The Union Budget speech 2012-13 under the heading 'Growth, Fiscal Consolidation and Subsidies' reads: '23. The recommendations of the taskforce headed by Shri Nandan Nilekani on IT strategy for direct transfer of subsidy have been accepted This step will benefit 12
The Economic Survey 2011-12 reveals: 'The Aadhaar project is set to become the largest biometric capture and identification project in the world.' It does not acknowledge that such projects have been abandoned in several countries, a fact which has been recorded in the report of PSC on finance.
It is admitted by the UIDAI that there are "ownership risks (Ownership of the project by stakeholders), technology risks (nowhere in the world has a project of this size been implemented) and privacy concerns (there may be groups raising privacy issues -- many ID projects in Western countries have been stalled due to the opposition of privacy groups)." The UIDAI claims that it is "putting into place risk mitigation strategies to minimise some of these risks" but this has never been shared with the Parliament and the citizens.
While all this has happened, the PSC report on finance has concluded that Aadhaar platform has been "conceptualised with no clarity of purpose" and is "directionless" in its implementation, leading to "a lot of confusion". Under the existing legal framework, biometric data is collected only under the Identification of Prisoner Act, that too for a temporary period. In the case of Aadhaar and NPR, biometric data is being collected for permanent safekeeping without any constitutional or legal approval. Aadhaar-related NPR project is being spearheaded by the ministry of home affairs is aimed at the creation of this comprehensive identity database.
The NPR project consists of two components: demographic data digitisation of all the usual residents and biometric enrolment of all such residents who are aged five and above. The demographic data -- refers to the personal information collected during Census 2011 by the census enumerators based on the data fields prescribed by the Registrar General of India for the NPR schedules and by following the process laid down for the purpose and biometric data -- refers to the facial image, iris scan of both eyes and ten fingerprints of enrollees collected by the enrolment agency.

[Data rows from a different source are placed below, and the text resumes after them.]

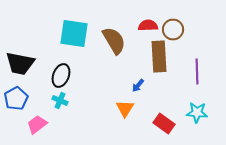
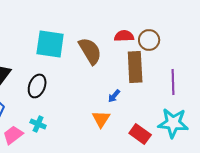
cyan cross: (60, 100) -> (38, 124), moved
cyan star: (197, 112) -> (173, 123), size x1.4

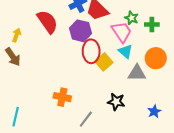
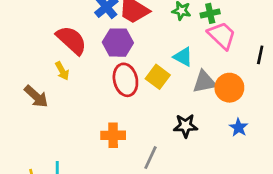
pink trapezoid: (122, 32) -> (222, 35), moved
yellow arrow: (17, 35) -> (62, 71), moved, turned 144
red ellipse: (91, 51) -> (125, 80), moved
orange circle: (156, 58) -> (229, 88), moved

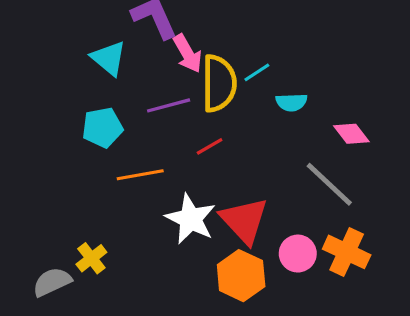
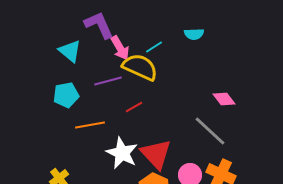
cyan line: (257, 72) -> (154, 47), moved
yellow semicircle: (219, 83) -> (140, 67), turned -66
cyan semicircle: (291, 102) -> (194, 34), moved

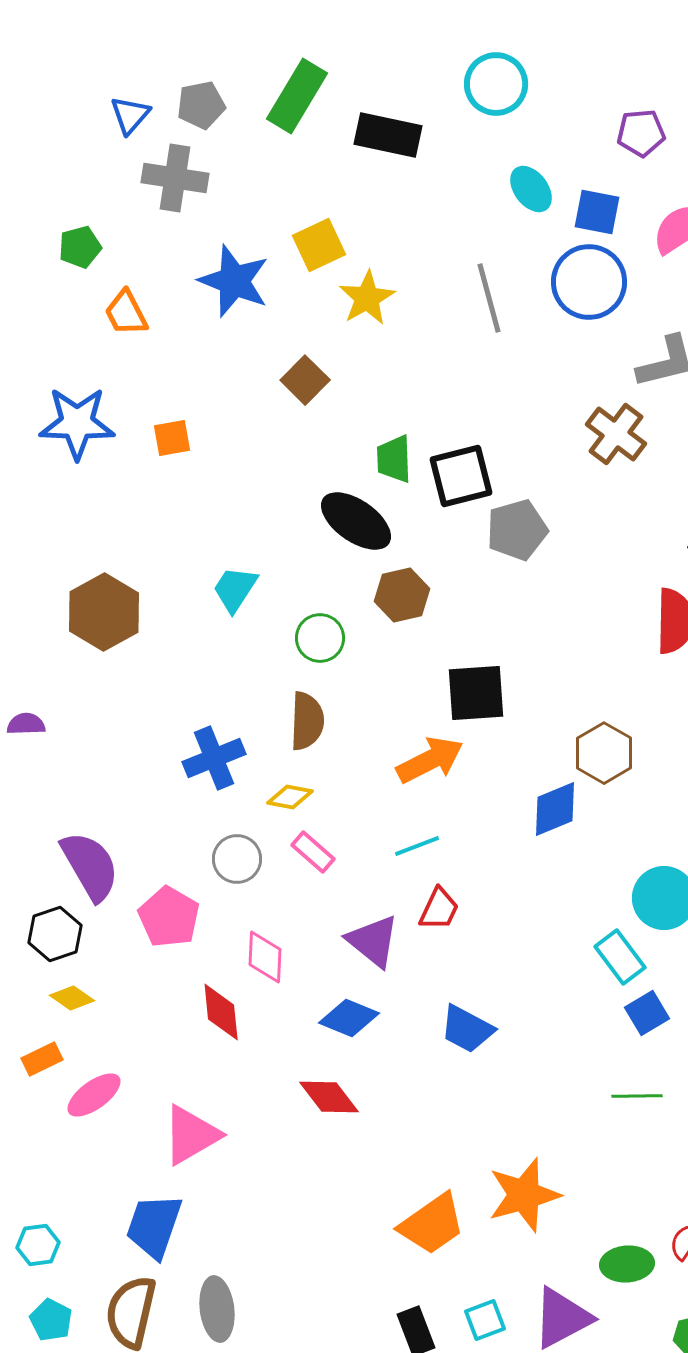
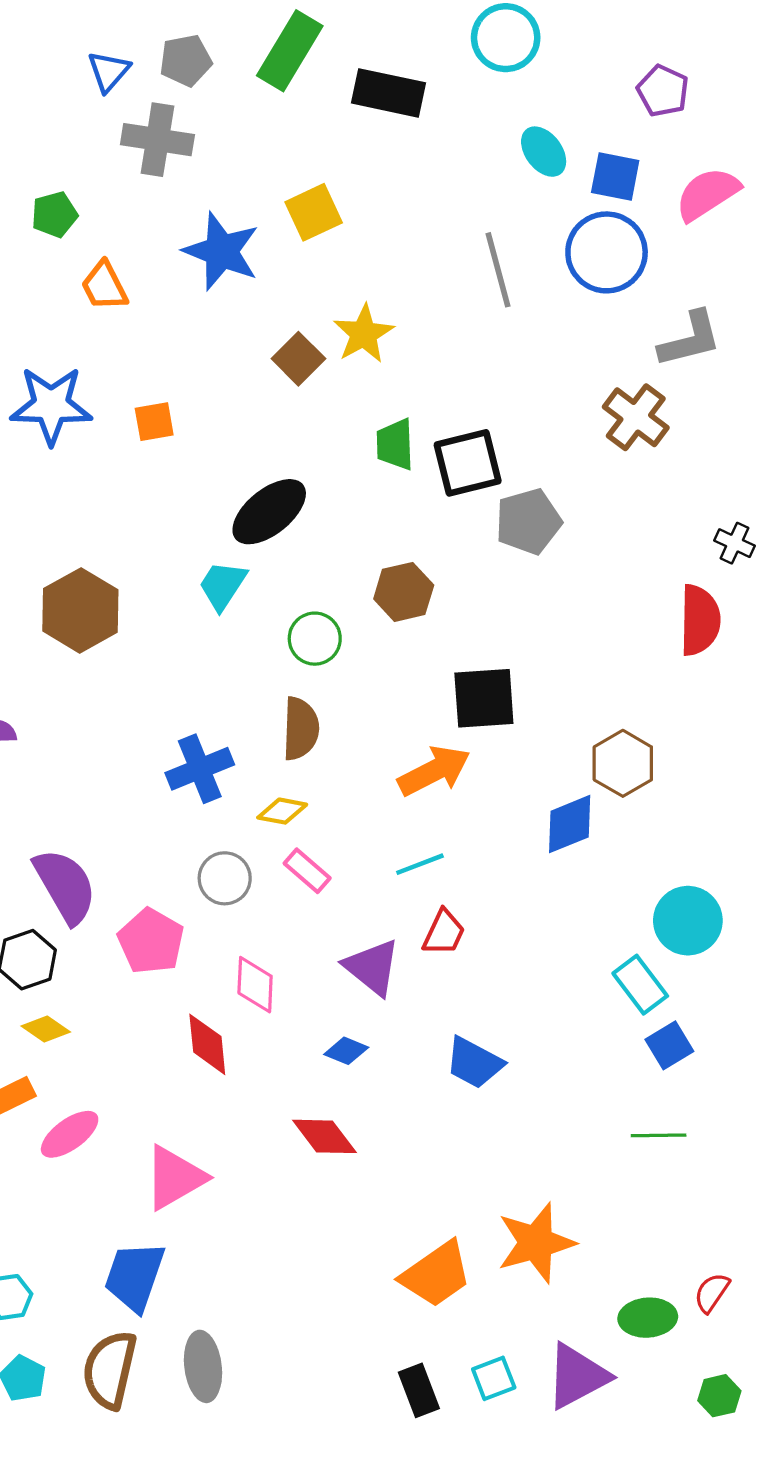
purple pentagon: (641, 133) -> (663, 91), turned 30
yellow star: (367, 298) -> (364, 334), moved
black ellipse: (356, 521) -> (269, 512), moved, turned -74
blue diamond: (349, 1018) -> (346, 1051), size x0.7

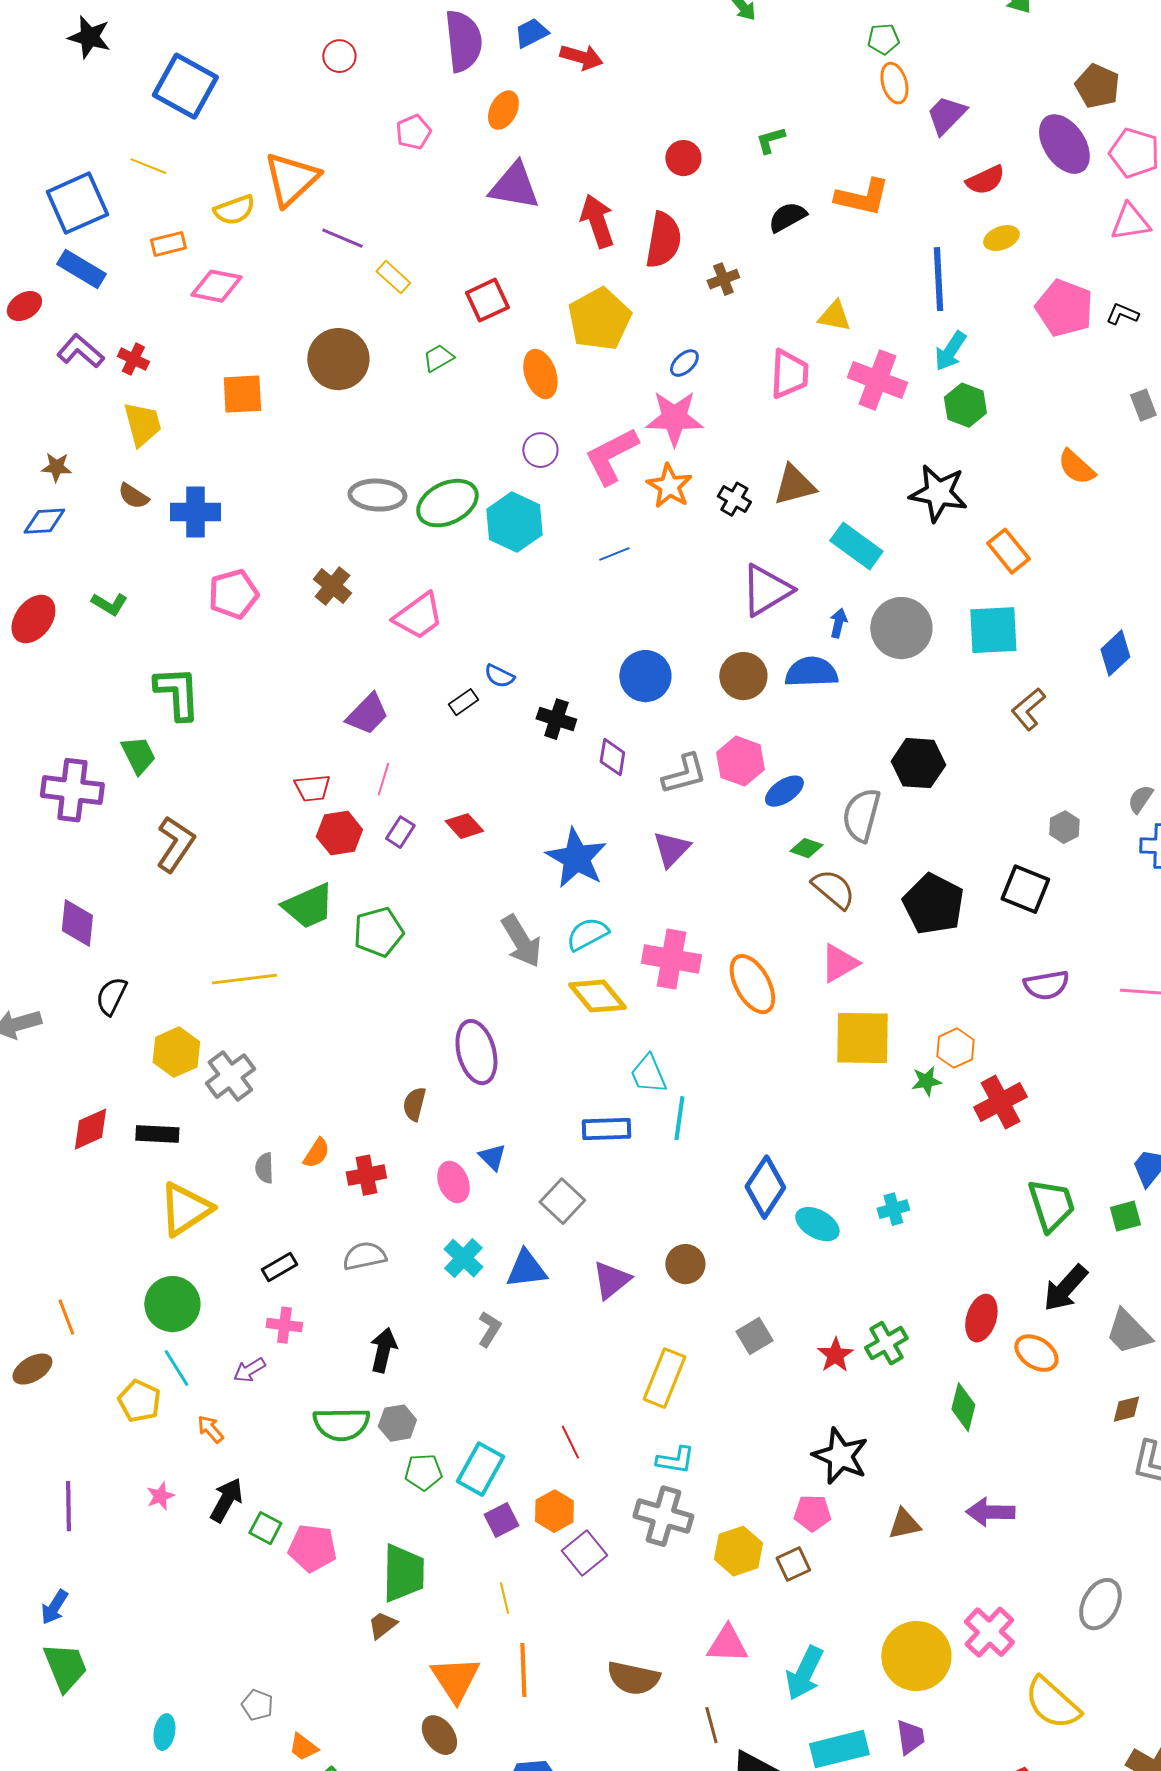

The fact is that these actions of the Union home ministry are "beyond the scope of subordinate legislation" but instead, it has issued only guidelines for collection of biometric data under the Citizenship Act 1955 and Citizenship Rules. It states that it is compulsory for every citizen of the country to register in the NRIC. The creation of the NPR is the first step towards preparation of the NRIC. It contends that out of the universal dataset of residents, the subset of citizens would be derived after due verification of the citizenship status. In the absence of any legislative mandate for such far-reaching efforts, it cites to a recommendation of group of ministers on the National Security System for Multipurpose National Identity Card in 2001 for all citizens. This is hardly convincing.
Civil society groups welcome the submission of a memorandum opposing Aadhaar and other anti-people policies to the prime minister along with a big truckload of signatures numbering 3.57 crore on March 14. Against such a backdrop, these signatures seeking the scrapping of Aadhaar underline the illegality and illegitimacy of the entire surveillance project.